• Prompt: Show all lines below holding the string "Left".
Data for this exercise Start Marker
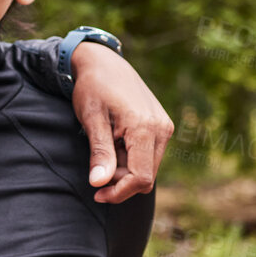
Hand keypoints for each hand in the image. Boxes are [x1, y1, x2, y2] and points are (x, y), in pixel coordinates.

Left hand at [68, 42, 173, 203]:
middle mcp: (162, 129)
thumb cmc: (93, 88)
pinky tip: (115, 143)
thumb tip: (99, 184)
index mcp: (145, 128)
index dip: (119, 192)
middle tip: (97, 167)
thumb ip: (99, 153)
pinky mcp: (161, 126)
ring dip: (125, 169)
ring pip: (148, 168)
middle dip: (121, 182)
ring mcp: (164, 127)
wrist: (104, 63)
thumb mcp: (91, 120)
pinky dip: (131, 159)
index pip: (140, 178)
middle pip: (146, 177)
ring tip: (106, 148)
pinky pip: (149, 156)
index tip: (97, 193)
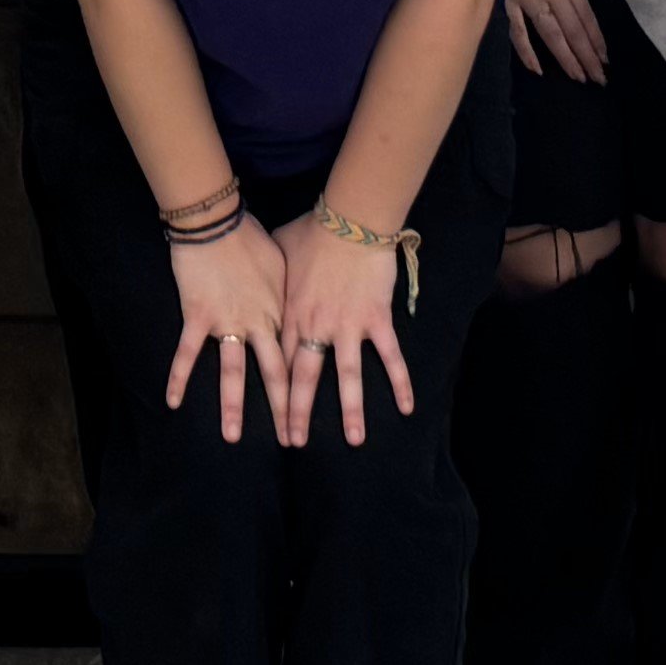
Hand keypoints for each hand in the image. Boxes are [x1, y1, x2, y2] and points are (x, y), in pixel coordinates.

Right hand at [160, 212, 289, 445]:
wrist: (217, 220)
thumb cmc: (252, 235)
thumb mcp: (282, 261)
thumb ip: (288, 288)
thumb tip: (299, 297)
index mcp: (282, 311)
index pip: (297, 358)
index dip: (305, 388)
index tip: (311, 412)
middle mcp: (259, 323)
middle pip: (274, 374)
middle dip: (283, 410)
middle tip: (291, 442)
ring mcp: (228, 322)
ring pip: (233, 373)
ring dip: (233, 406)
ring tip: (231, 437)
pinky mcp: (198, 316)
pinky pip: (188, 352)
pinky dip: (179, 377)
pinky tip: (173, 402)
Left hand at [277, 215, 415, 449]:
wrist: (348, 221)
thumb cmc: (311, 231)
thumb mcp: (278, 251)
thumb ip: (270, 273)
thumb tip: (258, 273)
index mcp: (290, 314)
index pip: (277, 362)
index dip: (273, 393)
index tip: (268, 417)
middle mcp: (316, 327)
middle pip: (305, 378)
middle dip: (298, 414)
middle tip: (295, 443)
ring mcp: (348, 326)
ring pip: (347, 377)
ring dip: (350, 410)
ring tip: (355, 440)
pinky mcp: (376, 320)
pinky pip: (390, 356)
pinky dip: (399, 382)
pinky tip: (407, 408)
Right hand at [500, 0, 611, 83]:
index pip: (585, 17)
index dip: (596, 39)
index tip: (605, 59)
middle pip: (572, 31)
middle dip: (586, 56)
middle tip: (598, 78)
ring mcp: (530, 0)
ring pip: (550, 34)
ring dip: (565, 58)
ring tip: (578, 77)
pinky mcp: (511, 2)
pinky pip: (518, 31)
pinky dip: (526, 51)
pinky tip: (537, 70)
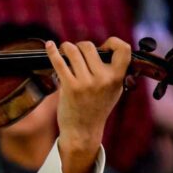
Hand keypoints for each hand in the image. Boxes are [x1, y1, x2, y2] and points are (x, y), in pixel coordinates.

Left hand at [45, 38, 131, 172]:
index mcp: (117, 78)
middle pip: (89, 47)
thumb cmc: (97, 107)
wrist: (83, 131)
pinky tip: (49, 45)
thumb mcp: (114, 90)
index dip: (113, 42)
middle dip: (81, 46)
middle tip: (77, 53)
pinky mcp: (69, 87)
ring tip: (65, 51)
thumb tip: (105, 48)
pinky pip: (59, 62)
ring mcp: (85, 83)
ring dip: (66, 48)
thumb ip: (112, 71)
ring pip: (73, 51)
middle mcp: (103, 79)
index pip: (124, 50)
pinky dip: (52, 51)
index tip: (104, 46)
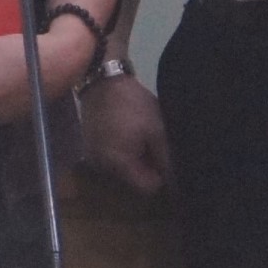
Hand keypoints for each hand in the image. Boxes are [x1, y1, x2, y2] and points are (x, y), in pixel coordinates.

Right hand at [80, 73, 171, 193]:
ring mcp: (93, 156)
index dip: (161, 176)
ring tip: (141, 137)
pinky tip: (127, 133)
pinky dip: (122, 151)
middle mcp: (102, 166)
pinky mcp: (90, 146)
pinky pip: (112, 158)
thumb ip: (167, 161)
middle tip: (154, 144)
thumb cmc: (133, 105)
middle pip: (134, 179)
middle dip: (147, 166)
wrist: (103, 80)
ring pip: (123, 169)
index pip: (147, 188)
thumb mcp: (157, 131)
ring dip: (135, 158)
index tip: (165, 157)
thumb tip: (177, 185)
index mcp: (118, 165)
Data for this exercise End Marker
Data for this exercise Start Marker
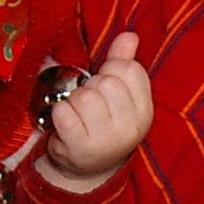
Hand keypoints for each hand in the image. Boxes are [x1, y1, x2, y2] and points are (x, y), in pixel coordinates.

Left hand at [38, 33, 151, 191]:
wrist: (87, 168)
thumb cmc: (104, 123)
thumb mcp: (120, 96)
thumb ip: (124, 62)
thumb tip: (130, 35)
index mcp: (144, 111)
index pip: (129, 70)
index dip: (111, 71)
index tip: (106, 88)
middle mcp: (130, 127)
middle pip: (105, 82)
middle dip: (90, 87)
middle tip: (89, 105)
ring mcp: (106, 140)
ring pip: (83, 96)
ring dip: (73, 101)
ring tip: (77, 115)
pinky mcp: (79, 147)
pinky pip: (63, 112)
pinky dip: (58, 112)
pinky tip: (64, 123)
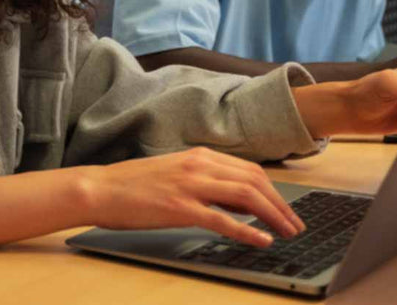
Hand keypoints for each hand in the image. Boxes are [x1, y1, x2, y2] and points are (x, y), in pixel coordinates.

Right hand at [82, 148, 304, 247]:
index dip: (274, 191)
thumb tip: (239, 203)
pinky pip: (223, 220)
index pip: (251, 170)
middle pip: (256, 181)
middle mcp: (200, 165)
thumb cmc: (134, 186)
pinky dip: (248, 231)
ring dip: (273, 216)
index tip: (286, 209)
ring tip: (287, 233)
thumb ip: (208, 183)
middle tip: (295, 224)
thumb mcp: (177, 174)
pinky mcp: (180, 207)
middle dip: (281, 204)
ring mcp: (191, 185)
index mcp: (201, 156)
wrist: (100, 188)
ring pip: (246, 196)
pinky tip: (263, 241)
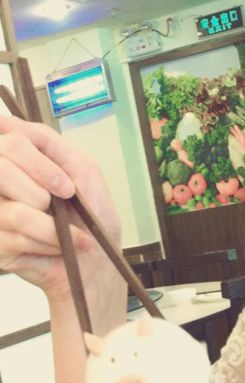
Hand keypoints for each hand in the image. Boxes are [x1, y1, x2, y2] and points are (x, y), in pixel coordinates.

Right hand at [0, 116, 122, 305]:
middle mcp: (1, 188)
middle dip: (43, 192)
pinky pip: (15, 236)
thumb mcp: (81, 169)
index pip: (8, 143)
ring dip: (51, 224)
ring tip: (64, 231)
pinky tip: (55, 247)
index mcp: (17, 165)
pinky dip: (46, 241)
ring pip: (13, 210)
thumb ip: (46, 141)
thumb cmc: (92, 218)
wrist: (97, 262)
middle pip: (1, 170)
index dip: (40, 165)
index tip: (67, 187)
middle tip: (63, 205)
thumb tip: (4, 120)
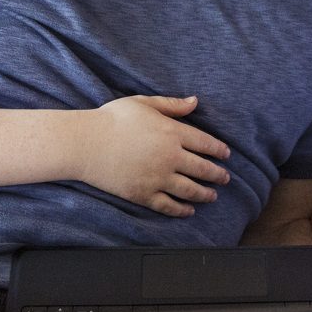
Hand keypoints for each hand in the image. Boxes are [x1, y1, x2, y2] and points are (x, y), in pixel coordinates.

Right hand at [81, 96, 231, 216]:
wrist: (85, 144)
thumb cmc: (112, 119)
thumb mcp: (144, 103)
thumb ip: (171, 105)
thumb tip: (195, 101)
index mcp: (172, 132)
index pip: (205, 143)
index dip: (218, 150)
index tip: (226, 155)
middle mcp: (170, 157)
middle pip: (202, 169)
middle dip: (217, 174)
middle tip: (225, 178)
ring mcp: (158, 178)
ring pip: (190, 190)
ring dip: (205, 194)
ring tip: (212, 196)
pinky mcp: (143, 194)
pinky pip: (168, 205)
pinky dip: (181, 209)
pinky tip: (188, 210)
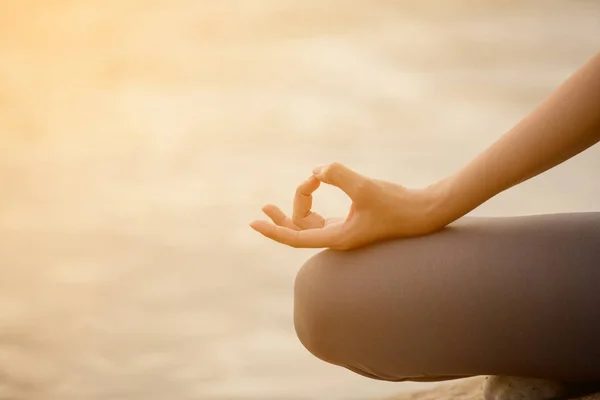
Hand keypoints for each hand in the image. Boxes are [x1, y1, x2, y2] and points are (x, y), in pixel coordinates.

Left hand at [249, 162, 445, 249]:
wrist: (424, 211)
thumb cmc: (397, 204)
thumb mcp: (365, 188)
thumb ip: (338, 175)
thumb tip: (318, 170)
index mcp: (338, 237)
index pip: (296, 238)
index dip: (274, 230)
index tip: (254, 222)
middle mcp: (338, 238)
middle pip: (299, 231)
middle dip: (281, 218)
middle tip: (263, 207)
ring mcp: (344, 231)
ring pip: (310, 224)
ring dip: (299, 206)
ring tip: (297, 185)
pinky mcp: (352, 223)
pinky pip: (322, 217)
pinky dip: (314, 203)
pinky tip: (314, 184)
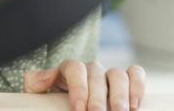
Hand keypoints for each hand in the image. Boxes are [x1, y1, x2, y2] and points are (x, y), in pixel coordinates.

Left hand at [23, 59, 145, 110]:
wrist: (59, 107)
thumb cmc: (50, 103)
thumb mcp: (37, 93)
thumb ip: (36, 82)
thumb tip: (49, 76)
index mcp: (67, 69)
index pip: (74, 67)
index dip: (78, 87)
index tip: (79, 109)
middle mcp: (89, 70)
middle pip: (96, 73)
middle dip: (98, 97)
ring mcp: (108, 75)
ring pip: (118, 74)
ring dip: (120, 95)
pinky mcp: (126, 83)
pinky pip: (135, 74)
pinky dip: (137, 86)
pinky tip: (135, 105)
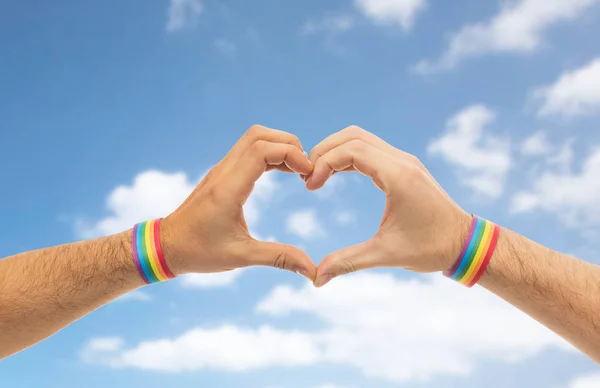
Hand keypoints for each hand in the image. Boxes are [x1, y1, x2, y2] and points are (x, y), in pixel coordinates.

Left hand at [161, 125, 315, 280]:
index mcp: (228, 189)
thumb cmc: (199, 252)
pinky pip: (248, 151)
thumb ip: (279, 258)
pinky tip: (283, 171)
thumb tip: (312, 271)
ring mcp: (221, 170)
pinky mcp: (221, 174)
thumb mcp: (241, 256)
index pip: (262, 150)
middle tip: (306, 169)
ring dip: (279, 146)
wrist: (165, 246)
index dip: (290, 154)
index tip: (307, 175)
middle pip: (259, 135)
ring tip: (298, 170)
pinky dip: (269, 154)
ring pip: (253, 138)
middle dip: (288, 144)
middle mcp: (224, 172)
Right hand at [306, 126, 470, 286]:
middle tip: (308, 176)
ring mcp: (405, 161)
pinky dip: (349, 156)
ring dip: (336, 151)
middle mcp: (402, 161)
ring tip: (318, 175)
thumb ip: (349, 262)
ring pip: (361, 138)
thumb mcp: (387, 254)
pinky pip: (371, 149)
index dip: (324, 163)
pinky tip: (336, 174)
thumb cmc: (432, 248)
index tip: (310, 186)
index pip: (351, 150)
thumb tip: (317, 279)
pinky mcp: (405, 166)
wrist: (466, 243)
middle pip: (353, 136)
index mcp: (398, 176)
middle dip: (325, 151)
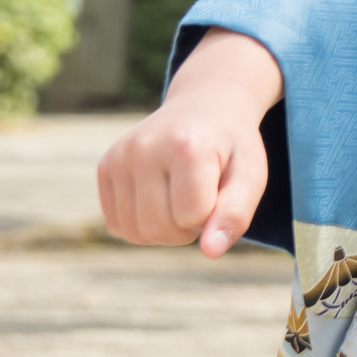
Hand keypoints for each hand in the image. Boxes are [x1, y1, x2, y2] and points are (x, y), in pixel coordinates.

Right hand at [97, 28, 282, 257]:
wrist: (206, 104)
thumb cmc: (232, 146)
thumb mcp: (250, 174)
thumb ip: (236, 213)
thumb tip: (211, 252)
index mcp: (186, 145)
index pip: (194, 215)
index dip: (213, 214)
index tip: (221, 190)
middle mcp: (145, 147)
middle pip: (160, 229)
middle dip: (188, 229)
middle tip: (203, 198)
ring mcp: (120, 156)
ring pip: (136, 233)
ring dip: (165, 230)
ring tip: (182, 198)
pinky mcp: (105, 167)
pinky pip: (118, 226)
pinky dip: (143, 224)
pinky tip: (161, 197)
Data for this exercise End Marker
• Solution:
Left hand at [68, 42, 173, 203]:
Left hand at [277, 215, 415, 449]:
Left hand at [45, 38, 131, 172]:
Left hand at [38, 33, 151, 191]:
Left hand at [249, 162, 445, 249]:
Left hand at [23, 59, 145, 110]:
Left hand at [161, 125, 315, 280]:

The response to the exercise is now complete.